There is a paper in Nature which discusses an effect of increased ozone on the carbon assimilation and release into the atmosphere. The paper is
S. Sitch, P. M. Cox, W. J. Collins and C. Huntingford, 2007: Indirect radiative forcing of climate change through ozone effects on the land-carbon sink, Nature 448, 791-794 (16 August 2007) | doi:10.1038/nature06059; Received 9 September 2006; Accepted 3 July 2007; Published online 25 July 2007
The abstract reads,
“The evolution of the Earth’s climate over the twenty-first century depends on the rate at which anthropogenic carbon dioxide emissions are removed from the atmosphere by the ocean and land carbon cycles. Coupled climate–carbon cycle models suggest that global warming will act to limit the land-carbon sink, but these first generation models neglected the impacts of changing atmospheric chemistry. Emissions associated with fossil fuel and biomass burning have acted to approximately double the global mean tropospheric ozone concentration, and further increases are expected over the twenty-first century. Tropospheric ozone is known to damage plants, reducing plant primary productivity and crop yields, yet increasing atmospheric carbon dioxide concentrations are thought to stimulate plant primary productivity. Increased carbon dioxide and ozone levels can both lead to stomatal closure, which reduces the uptake of either gas, and in turn limits the damaging effect of ozone and the carbon dioxide fertilization of photosynthesis6. Here we estimate the impact of projected changes in ozone levels on the land-carbon sink, using a global land carbon cycle model modified to include the effect of ozone deposition on photosynthesis and to account for interactions between ozone and carbon dioxide through stomatal closure. For a range of sensitivity parameters based on manipulative field experiments, we find a significant suppression of the global land-carbon sink as increases in ozone concentrations affect plant productivity. In consequence, more carbon dioxide accumulates in the atmosphere. We suggest that the resulting indirect radiative forcing by ozone effects on plants could contribute more to global warming than the direct radiative forcing due to tropospheric ozone increases.”

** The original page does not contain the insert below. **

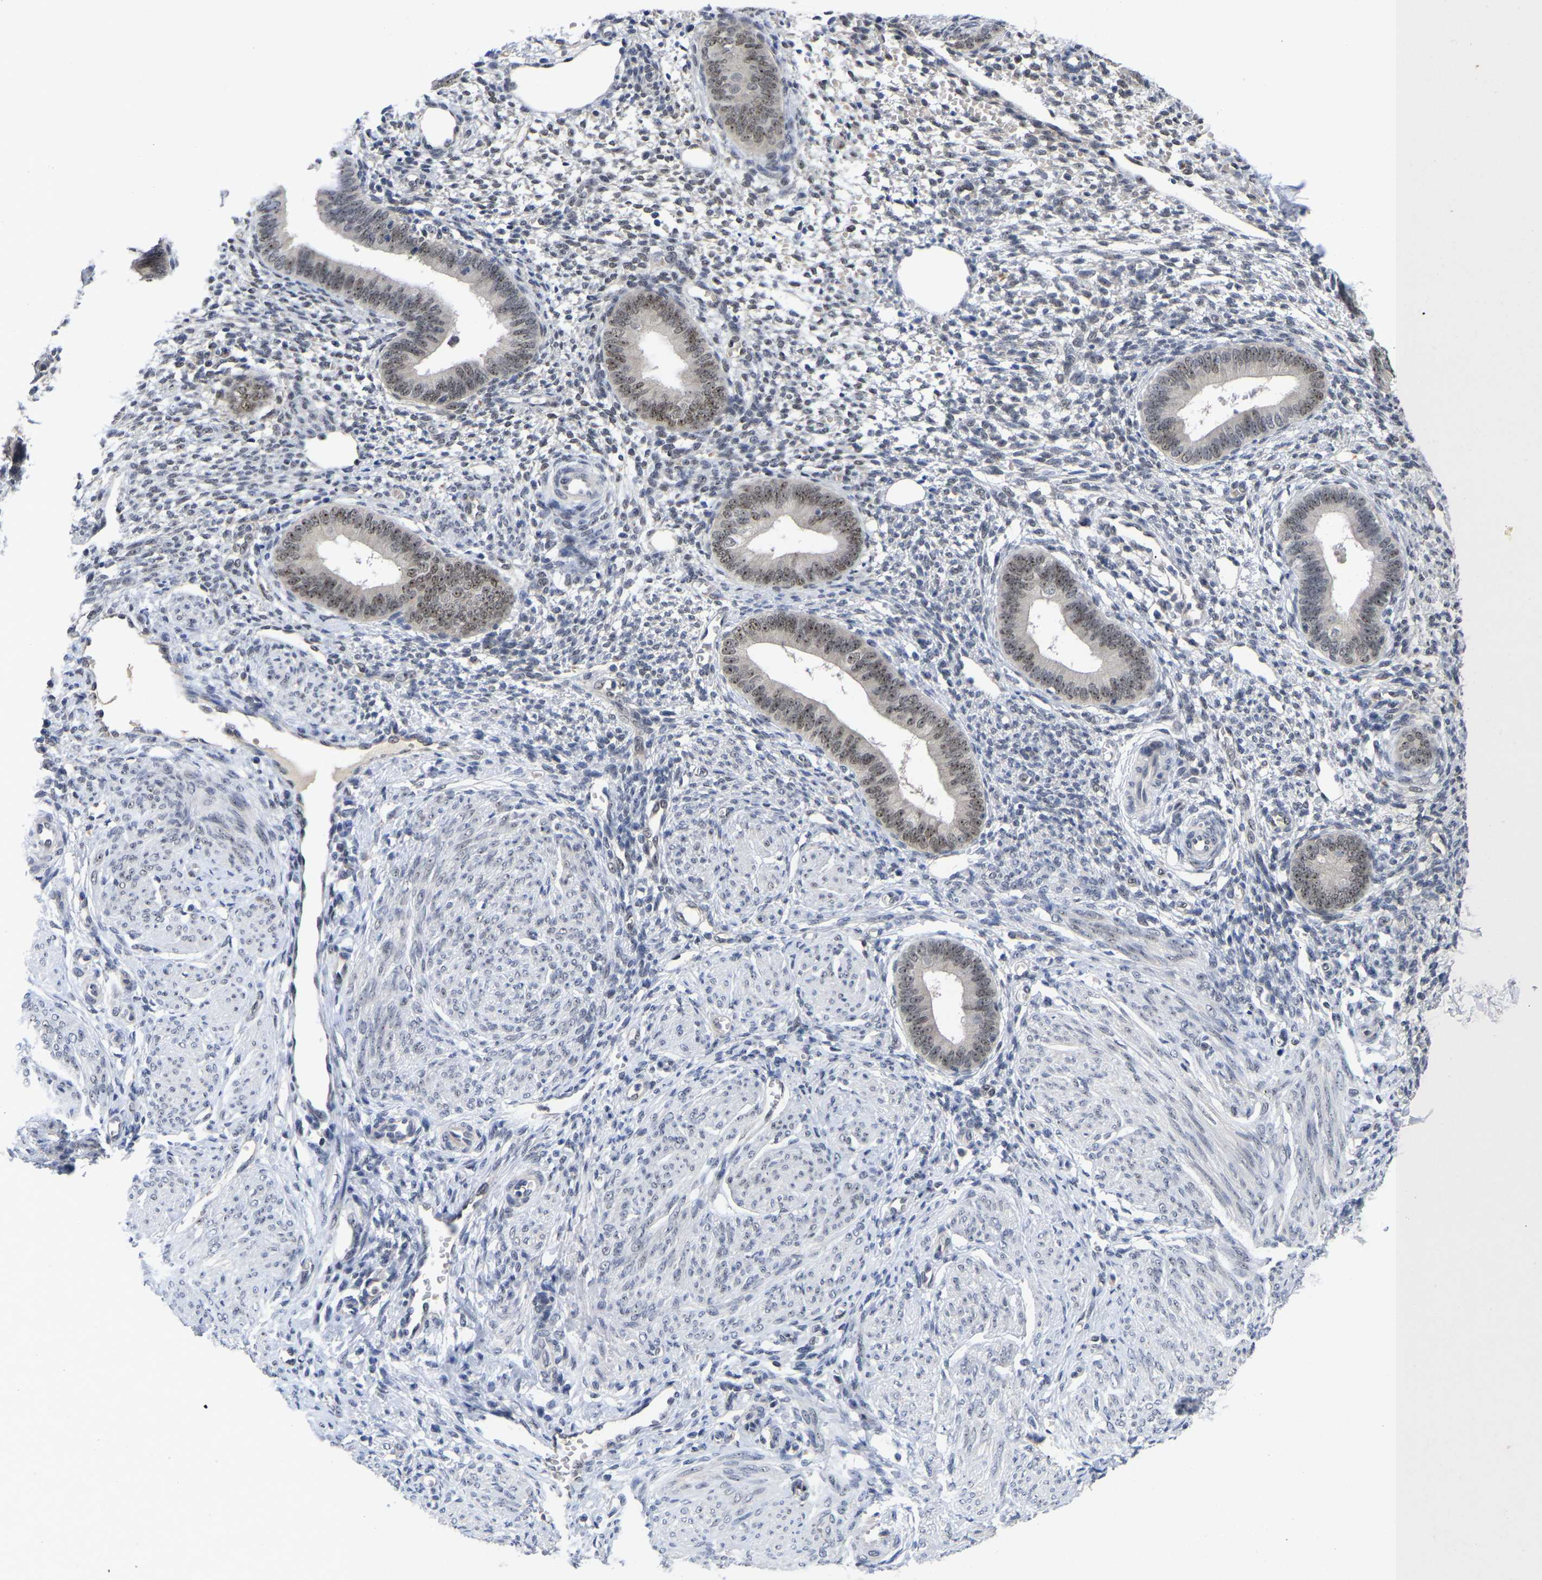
{"staining": {"intensity": "weak", "quantity": "<25%", "location": "nuclear"}, "tissue": "endometrium", "cell_type": "Cells in endometrial stroma", "image_type": "normal", "snomed": [{"axis": "morphology", "description": "Normal tissue, NOS"}, {"axis": "topography", "description": "Endometrium"}], "caption": "The immunohistochemistry image has no significant expression in cells in endometrial stroma of endometrium.", "gene": "NLE1", "patient": {"sex": "female", "age": 46}}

This paper clearly identifies a new interaction among the components of the climate system.
The paper, however, neglects to also discuss the role of added ozone in altering the surface energy budget, as reduced carbon assimilation will also result in changes in the surface albedo (due to less green plant material) and in the portioning of net radiation between sensible and latent heat fluxes. Since vegetation is geographically heterogeneous, the role of the ozone in altering regional patterns of diabatic heating may be at least as large as its effect on the global average radiative forcing effect due to altering the atmospheric concentrations of CO2!